Sunday, August 2, 2015

"the pope is not an anti-capitalist"

Fr. Juan Carlos Scannone, mentor of Pope Francis when the Pope was a young priest:

“He doesn’t criticize market economics, but rather the fetishization of money and the free market,” Scannone said. “One thing is market economics. Another is the hegemony of capital over people.” 
Francis’s split from Argentina’s more left-leaning clergy would define much of his career as a Jesuit. But at the Colegio Máximo, he lived his beliefs — and set an example for others — by practicing a politics of humility, austerity and actions over words. 
“He would wake up early and do the laundry before the staff arrived,” said Mario Rausch, a Jesuit brother who still lives at the college. There were several poor neighborhoods nearby, and Francis would walk across muddy fields to celebrate Mass there on weekends. Then he would return to cook huge meals for the whole college. He slept in a small room with a simple, wood-frame single bed.
I am second to none in my hatred for Marxism. Marxism is raw evil and is the ideological root of most of modern totalitarianism. Marxists should be sought out and kicked out of academic and polite society. They are the moral equivalents of Nazis.

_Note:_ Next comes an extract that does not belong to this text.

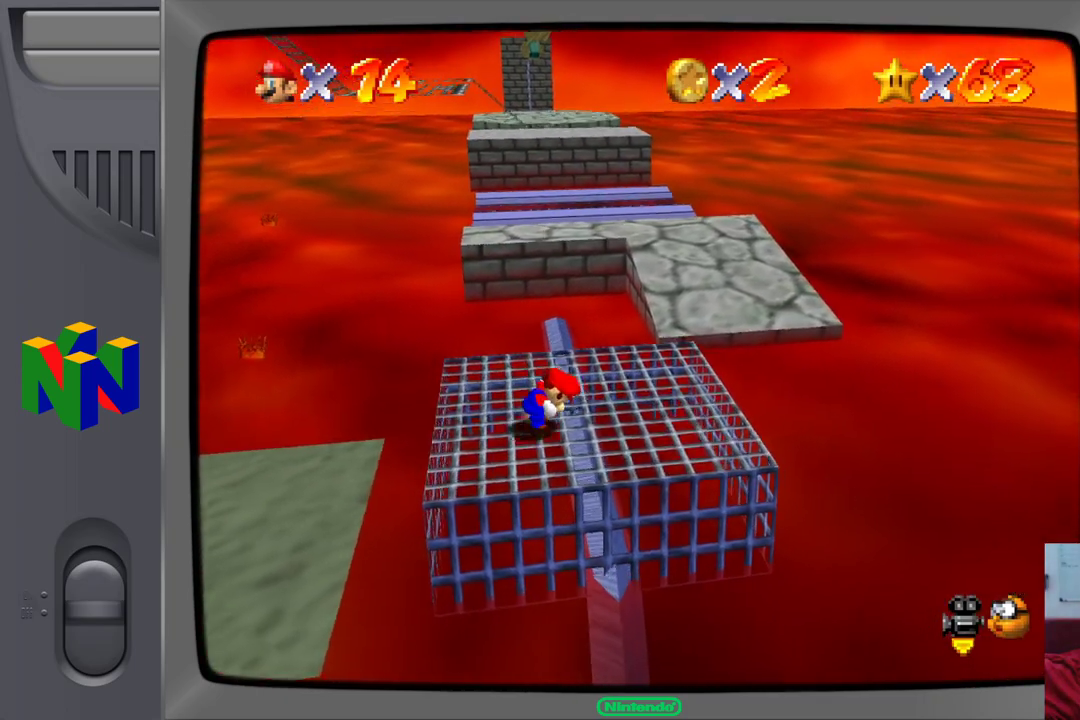
{"buttons": [], "left_stick": "up-right", "events": []}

Pope Francis is no marxist. He was known as a conservative in Argentina, and he opposed liberation  theology as Jesuit master and archbishop of Buenos Aires.

Francis' call--so beautifully elaborated in Laudato Si--is for using our gifts, and particularly our economic gifts, to serve the least among us. It is right and noble and what the Church, as the Body of our Lord, is called to do.

Capitalism entails much spiritual danger--greed, envy, gluttony, sloth and idolatry-- and it is particularly dangerous because, unlike socialism, it works. It genuinely produces prosperity. No one who lives in a socialist culture loves it forever--socialism always fails, always leads to misery of a very tangible form. But capitalism is a narcotic, because it actually makes us comfortable and prosperous, and it seems not to lead to the kind of economic catastrophe that is inherent to socialism.

The Pope's warnings about capitalism are on target. I might stress the evils of socialism more than he has, but I'm not the pope, so I'll do my stressing as a faithful son of the Church.

Conservatives need to get a grip and understand just what the Holy Father is saying. Just because we (rightfully) detest Marxism doesn't mean that capitalism isn't without serious dangers.